*Exercise aim*
Every line from the start of the entries up to and including the one bearing "3. **App Details**" must be printed verbatim, without the pictures.

*Extracted data*
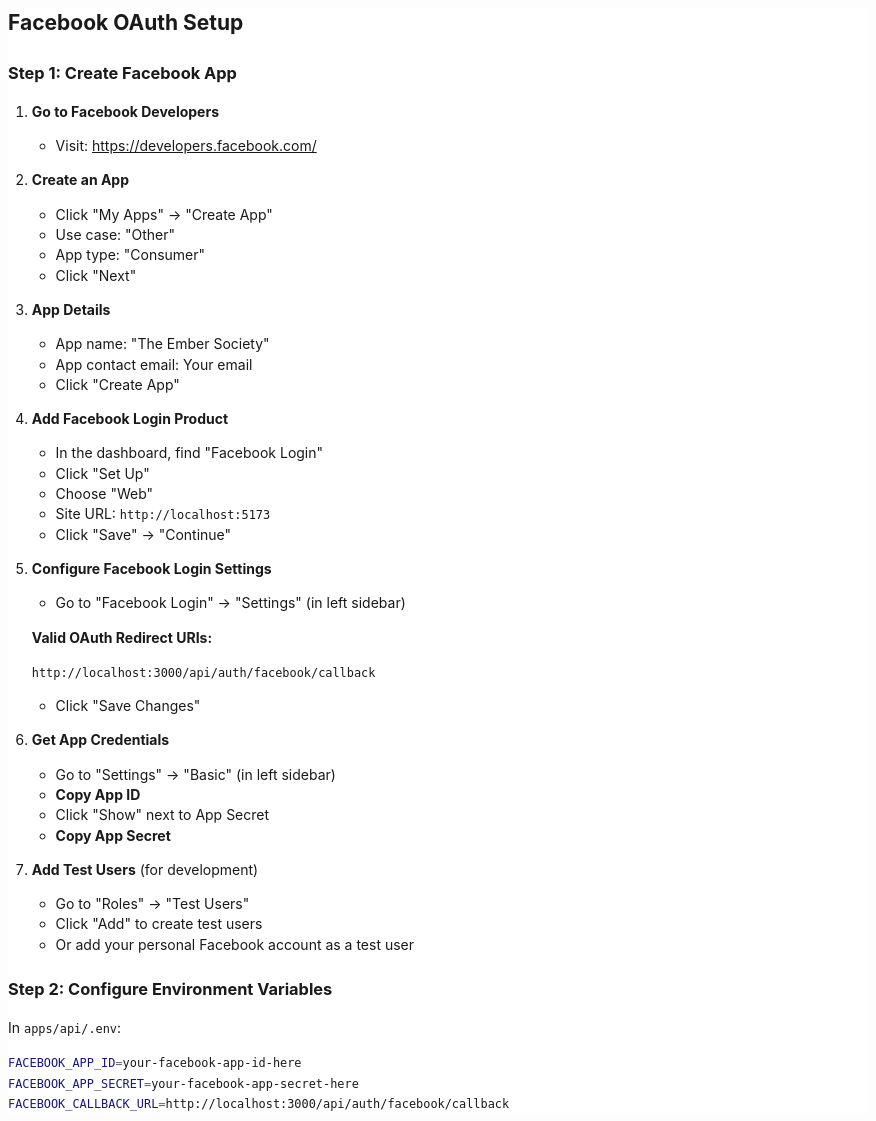 
## Facebook OAuth Setup

### Step 1: Create Facebook App

1. **Go to Facebook Developers**
   - Visit: https://developers.facebook.com/

2. **Create an App**
   - Click "My Apps" → "Create App"
   - Use case: "Other"
   - App type: "Consumer"
   - Click "Next"

3. **App Details**
   - App name: "The Ember Society"
   - App contact email: Your email
   - Click "Create App"

4. **Add Facebook Login Product**
   - In the dashboard, find "Facebook Login"
   - Click "Set Up"
   - Choose "Web"
   - Site URL: `http://localhost:5173`
   - Click "Save" → "Continue"

5. **Configure Facebook Login Settings**
   - Go to "Facebook Login" → "Settings" (in left sidebar)

   **Valid OAuth Redirect URIs:**
   ```
   http://localhost:3000/api/auth/facebook/callback
   ```

   - Click "Save Changes"

6. **Get App Credentials**
   - Go to "Settings" → "Basic" (in left sidebar)
   - **Copy App ID**
   - Click "Show" next to App Secret
   - **Copy App Secret**

7. **Add Test Users** (for development)
   - Go to "Roles" → "Test Users"
   - Click "Add" to create test users
   - Or add your personal Facebook account as a test user

### Step 2: Configure Environment Variables

In `apps/api/.env`:

```bash
FACEBOOK_APP_ID=your-facebook-app-id-here
FACEBOOK_APP_SECRET=your-facebook-app-secret-here
FACEBOOK_CALLBACK_URL=http://localhost:3000/api/auth/facebook/callback
```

*Result of this exercise*
## Facebook OAuth Setup

### Step 1: Create Facebook App

1. **Go to Facebook Developers**
   - Visit: https://developers.facebook.com/

2. **Create an App**
   - Click "My Apps" → "Create App"
   - Use case: "Other"
   - App type: "Consumer"
   - Click "Next"

3. **App Details**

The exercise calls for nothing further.